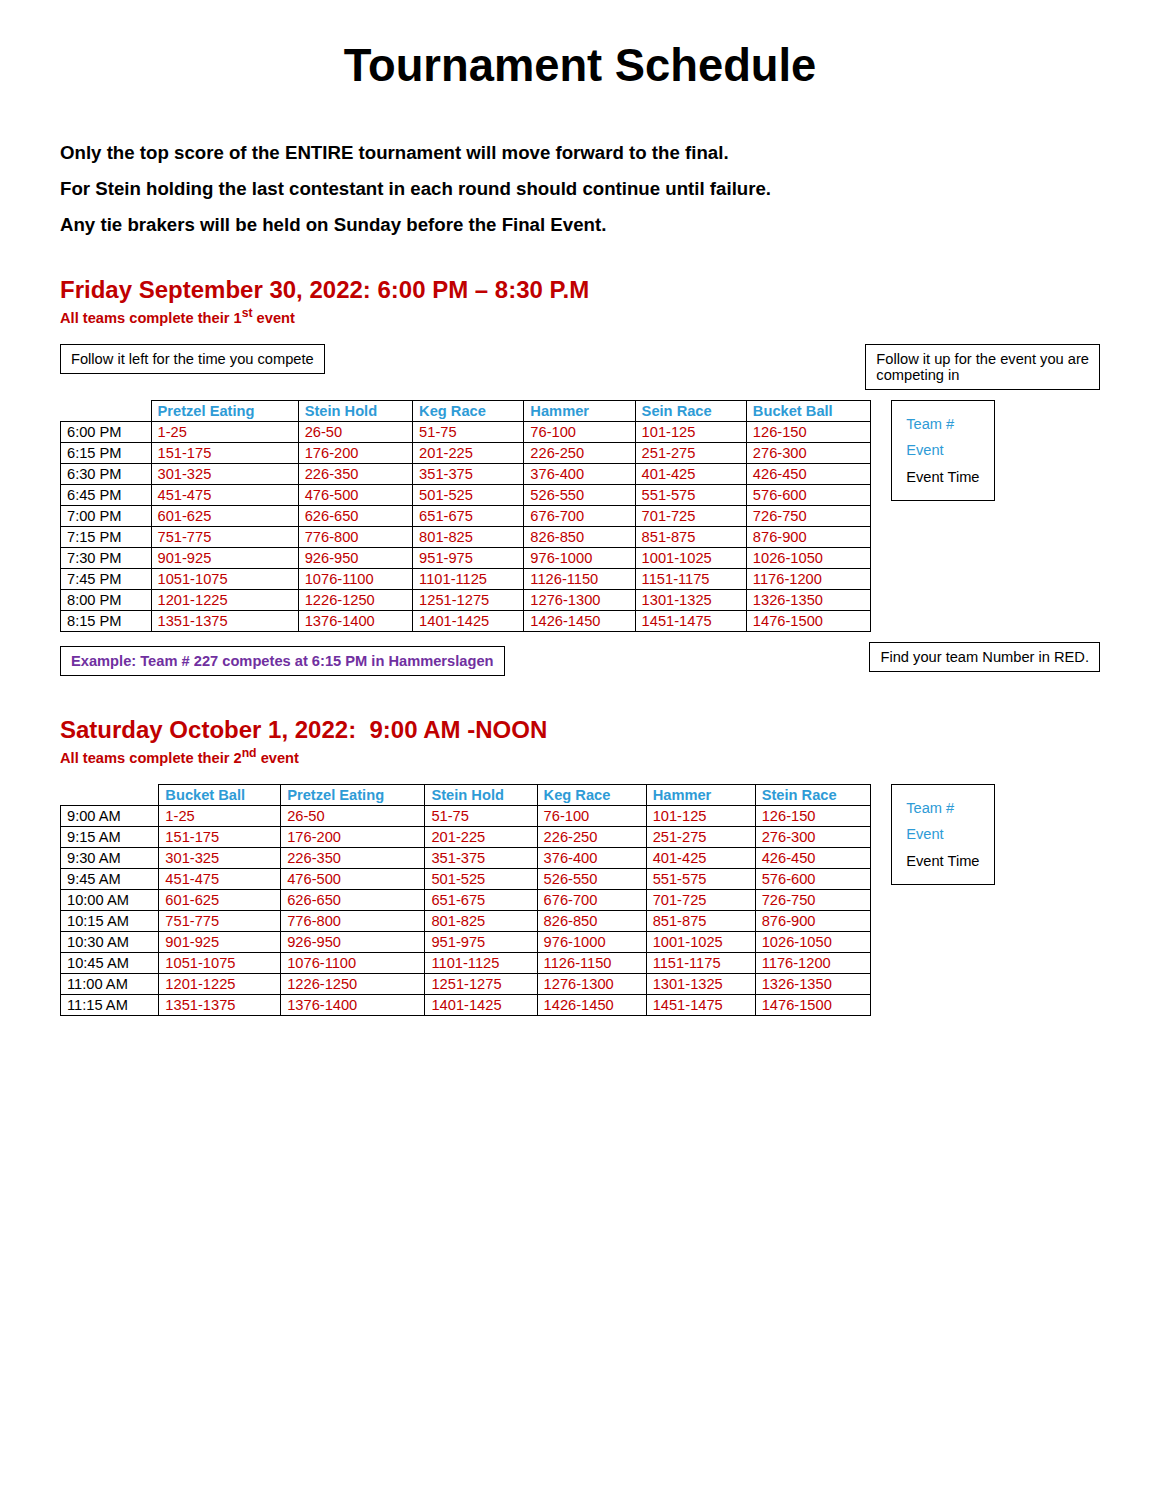Tournament Schedule
Only the top score of the ENTIRE tournament will move forward to the final.
For Stein holding the last contestant in each round should continue until failure.
Any tie brakers will be held on Sunday before the Final Event.
Friday September 30, 2022: 6:00 PM – 8:30 P.M
All teams complete their 1st event
Follow it left for the time you compete
Follow it up for the event you are
competing in
| | Pretzel Eating | Stein Hold | Keg Race | Hammer | Sein Race | Bucket Ball |
| --- | --- | --- | --- | --- | --- | --- |
| 6:00 PM | 1-25 | 26-50 | 51-75 | 76-100 | 101-125 | 126-150 |
| 6:15 PM | 151-175 | 176-200 | 201-225 | 226-250 | 251-275 | 276-300 |
| 6:30 PM | 301-325 | 226-350 | 351-375 | 376-400 | 401-425 | 426-450 |
| 6:45 PM | 451-475 | 476-500 | 501-525 | 526-550 | 551-575 | 576-600 |
| 7:00 PM | 601-625 | 626-650 | 651-675 | 676-700 | 701-725 | 726-750 |
| 7:15 PM | 751-775 | 776-800 | 801-825 | 826-850 | 851-875 | 876-900 |
| 7:30 PM | 901-925 | 926-950 | 951-975 | 976-1000 | 1001-1025 | 1026-1050 |
| 7:45 PM | 1051-1075 | 1076-1100 | 1101-1125 | 1126-1150 | 1151-1175 | 1176-1200 |
| 8:00 PM | 1201-1225 | 1226-1250 | 1251-1275 | 1276-1300 | 1301-1325 | 1326-1350 |
| 8:15 PM | 1351-1375 | 1376-1400 | 1401-1425 | 1426-1450 | 1451-1475 | 1476-1500 |
Team #
Event
Event Time
Example: Team # 227 competes at 6:15 PM in Hammerslagen
Find your team Number in RED.
Saturday October 1, 2022: 9:00 AM -NOON
All teams complete their 2nd event
| | Bucket Ball | Pretzel Eating | Stein Hold | Keg Race | Hammer | Stein Race |
| --- | --- | --- | --- | --- | --- | --- |
| 9:00 AM | 1-25 | 26-50 | 51-75 | 76-100 | 101-125 | 126-150 |
| 9:15 AM | 151-175 | 176-200 | 201-225 | 226-250 | 251-275 | 276-300 |
| 9:30 AM | 301-325 | 226-350 | 351-375 | 376-400 | 401-425 | 426-450 |
| 9:45 AM | 451-475 | 476-500 | 501-525 | 526-550 | 551-575 | 576-600 |
| 10:00 AM | 601-625 | 626-650 | 651-675 | 676-700 | 701-725 | 726-750 |
| 10:15 AM | 751-775 | 776-800 | 801-825 | 826-850 | 851-875 | 876-900 |
| 10:30 AM | 901-925 | 926-950 | 951-975 | 976-1000 | 1001-1025 | 1026-1050 |
| 10:45 AM | 1051-1075 | 1076-1100 | 1101-1125 | 1126-1150 | 1151-1175 | 1176-1200 |
| 11:00 AM | 1201-1225 | 1226-1250 | 1251-1275 | 1276-1300 | 1301-1325 | 1326-1350 |
| 11:15 AM | 1351-1375 | 1376-1400 | 1401-1425 | 1426-1450 | 1451-1475 | 1476-1500 |
Team #
Event
Event Time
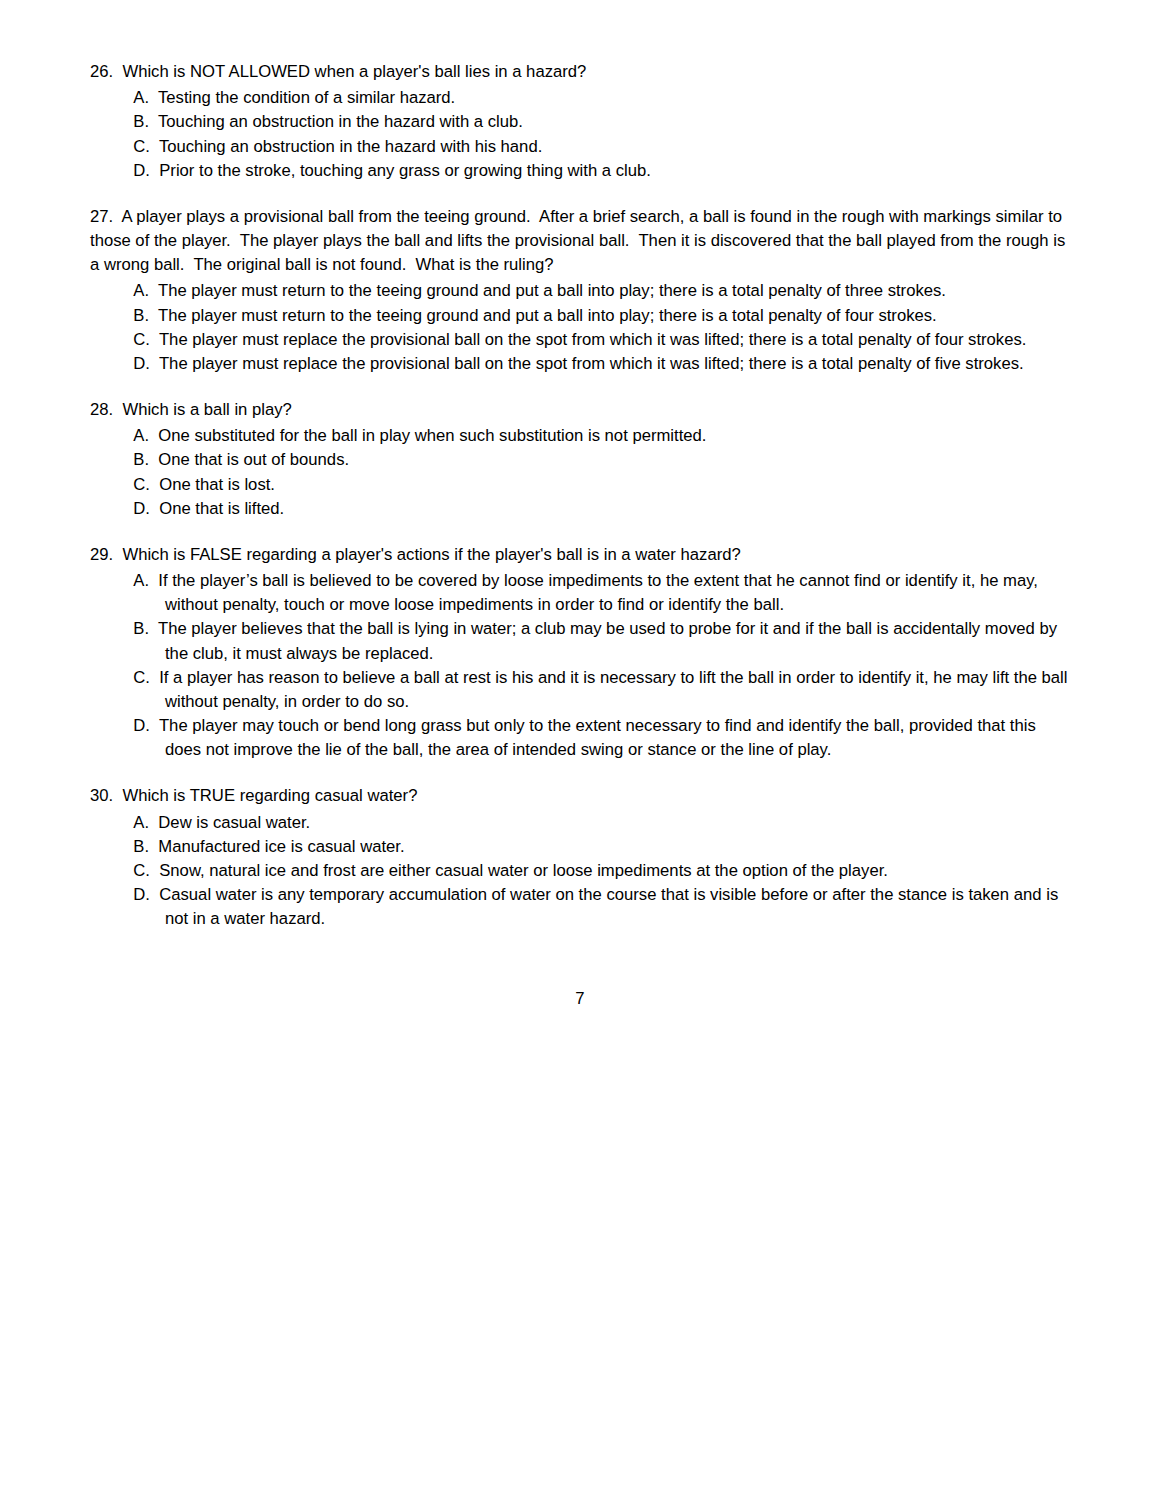26. Which is NOT ALLOWED when a player's ball lies in a hazard?
A. Testing the condition of a similar hazard.
B. Touching an obstruction in the hazard with a club.
C. Touching an obstruction in the hazard with his hand.
D. Prior to the stroke, touching any grass or growing thing with a club.
27. A player plays a provisional ball from the teeing ground. After a brief search, a ball is found in the rough with markings similar to those of the player. The player plays the ball and lifts the provisional ball. Then it is discovered that the ball played from the rough is a wrong ball. The original ball is not found. What is the ruling?
A. The player must return to the teeing ground and put a ball into play; there is a total penalty of three strokes.
B. The player must return to the teeing ground and put a ball into play; there is a total penalty of four strokes.
C. The player must replace the provisional ball on the spot from which it was lifted; there is a total penalty of four strokes.
D. The player must replace the provisional ball on the spot from which it was lifted; there is a total penalty of five strokes.
28. Which is a ball in play?
A. One substituted for the ball in play when such substitution is not permitted.
B. One that is out of bounds.
C. One that is lost.
D. One that is lifted.
29. Which is FALSE regarding a player's actions if the player's ball is in a water hazard?
A. If the player’s ball is believed to be covered by loose impediments to the extent that he cannot find or identify it, he may, without penalty, touch or move loose impediments in order to find or identify the ball.
B. The player believes that the ball is lying in water; a club may be used to probe for it and if the ball is accidentally moved by the club, it must always be replaced.
C. If a player has reason to believe a ball at rest is his and it is necessary to lift the ball in order to identify it, he may lift the ball without penalty, in order to do so.
D. The player may touch or bend long grass but only to the extent necessary to find and identify the ball, provided that this does not improve the lie of the ball, the area of intended swing or stance or the line of play.
30. Which is TRUE regarding casual water?
A. Dew is casual water.
B. Manufactured ice is casual water.
C. Snow, natural ice and frost are either casual water or loose impediments at the option of the player.
D. Casual water is any temporary accumulation of water on the course that is visible before or after the stance is taken and is not in a water hazard.
7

» **TRY IT**: Copy each entry exactly as written, and drop the pictures from the copy.

» **TASK OUTPUT**:
Tournament Schedule
Only the top score of the ENTIRE tournament will move forward to the final.
For Stein holding the last contestant in each round should continue until failure.
Any tie brakers will be held on Sunday before the Final Event.
Friday September 30, 2022: 6:00 PM – 8:30 P.M
All teams complete their 1st event
Follow it left for the time you compete
Follow it up for the event you are
competing in
| | Pretzel Eating | Stein Hold | Keg Race | Hammer | Sein Race | Bucket Ball |
| --- | --- | --- | --- | --- | --- | --- |
| 6:00 PM | 1-25 | 26-50 | 51-75 | 76-100 | 101-125 | 126-150 |
| 6:15 PM | 151-175 | 176-200 | 201-225 | 226-250 | 251-275 | 276-300 |
| 6:30 PM | 301-325 | 226-350 | 351-375 | 376-400 | 401-425 | 426-450 |
| 6:45 PM | 451-475 | 476-500 | 501-525 | 526-550 | 551-575 | 576-600 |
| 7:00 PM | 601-625 | 626-650 | 651-675 | 676-700 | 701-725 | 726-750 |
| 7:15 PM | 751-775 | 776-800 | 801-825 | 826-850 | 851-875 | 876-900 |
| 7:30 PM | 901-925 | 926-950 | 951-975 | 976-1000 | 1001-1025 | 1026-1050 |
| 7:45 PM | 1051-1075 | 1076-1100 | 1101-1125 | 1126-1150 | 1151-1175 | 1176-1200 |
| 8:00 PM | 1201-1225 | 1226-1250 | 1251-1275 | 1276-1300 | 1301-1325 | 1326-1350 |
| 8:15 PM | 1351-1375 | 1376-1400 | 1401-1425 | 1426-1450 | 1451-1475 | 1476-1500 |
Team #
Event
Event Time
Example: Team # 227 competes at 6:15 PM in Hammerslagen
Find your team Number in RED.
Saturday October 1, 2022: 9:00 AM -NOON
All teams complete their 2nd event
| | Bucket Ball | Pretzel Eating | Stein Hold | Keg Race | Hammer | Stein Race |
| --- | --- | --- | --- | --- | --- | --- |
| 9:00 AM | 1-25 | 26-50 | 51-75 | 76-100 | 101-125 | 126-150 |
| 9:15 AM | 151-175 | 176-200 | 201-225 | 226-250 | 251-275 | 276-300 |
| 9:30 AM | 301-325 | 226-350 | 351-375 | 376-400 | 401-425 | 426-450 |
| 9:45 AM | 451-475 | 476-500 | 501-525 | 526-550 | 551-575 | 576-600 |
| 10:00 AM | 601-625 | 626-650 | 651-675 | 676-700 | 701-725 | 726-750 |
| 10:15 AM | 751-775 | 776-800 | 801-825 | 826-850 | 851-875 | 876-900 |
| 10:30 AM | 901-925 | 926-950 | 951-975 | 976-1000 | 1001-1025 | 1026-1050 |
| 10:45 AM | 1051-1075 | 1076-1100 | 1101-1125 | 1126-1150 | 1151-1175 | 1176-1200 |
| 11:00 AM | 1201-1225 | 1226-1250 | 1251-1275 | 1276-1300 | 1301-1325 | 1326-1350 |
| 11:15 AM | 1351-1375 | 1376-1400 | 1401-1425 | 1426-1450 | 1451-1475 | 1476-1500 |
Team #
Event
Event Time
26. Which is NOT ALLOWED when a player's ball lies in a hazard?
A. Testing the condition of a similar hazard.
B. Touching an obstruction in the hazard with a club.
C. Touching an obstruction in the hazard with his hand.
D. Prior to the stroke, touching any grass or growing thing with a club.
27. A player plays a provisional ball from the teeing ground. After a brief search, a ball is found in the rough with markings similar to those of the player. The player plays the ball and lifts the provisional ball. Then it is discovered that the ball played from the rough is a wrong ball. The original ball is not found. What is the ruling?
A. The player must return to the teeing ground and put a ball into play; there is a total penalty of three strokes.
B. The player must return to the teeing ground and put a ball into play; there is a total penalty of four strokes.
C. The player must replace the provisional ball on the spot from which it was lifted; there is a total penalty of four strokes.
D. The player must replace the provisional ball on the spot from which it was lifted; there is a total penalty of five strokes.
28. Which is a ball in play?
A. One substituted for the ball in play when such substitution is not permitted.
B. One that is out of bounds.
C. One that is lost.
D. One that is lifted.
29. Which is FALSE regarding a player's actions if the player's ball is in a water hazard?
A. If the player’s ball is believed to be covered by loose impediments to the extent that he cannot find or identify it, he may, without penalty, touch or move loose impediments in order to find or identify the ball.
B. The player believes that the ball is lying in water; a club may be used to probe for it and if the ball is accidentally moved by the club, it must always be replaced.
C. If a player has reason to believe a ball at rest is his and it is necessary to lift the ball in order to identify it, he may lift the ball without penalty, in order to do so.
D. The player may touch or bend long grass but only to the extent necessary to find and identify the ball, provided that this does not improve the lie of the ball, the area of intended swing or stance or the line of play.
30. Which is TRUE regarding casual water?
A. Dew is casual water.
B. Manufactured ice is casual water.
C. Snow, natural ice and frost are either casual water or loose impediments at the option of the player.
D. Casual water is any temporary accumulation of water on the course that is visible before or after the stance is taken and is not in a water hazard.
7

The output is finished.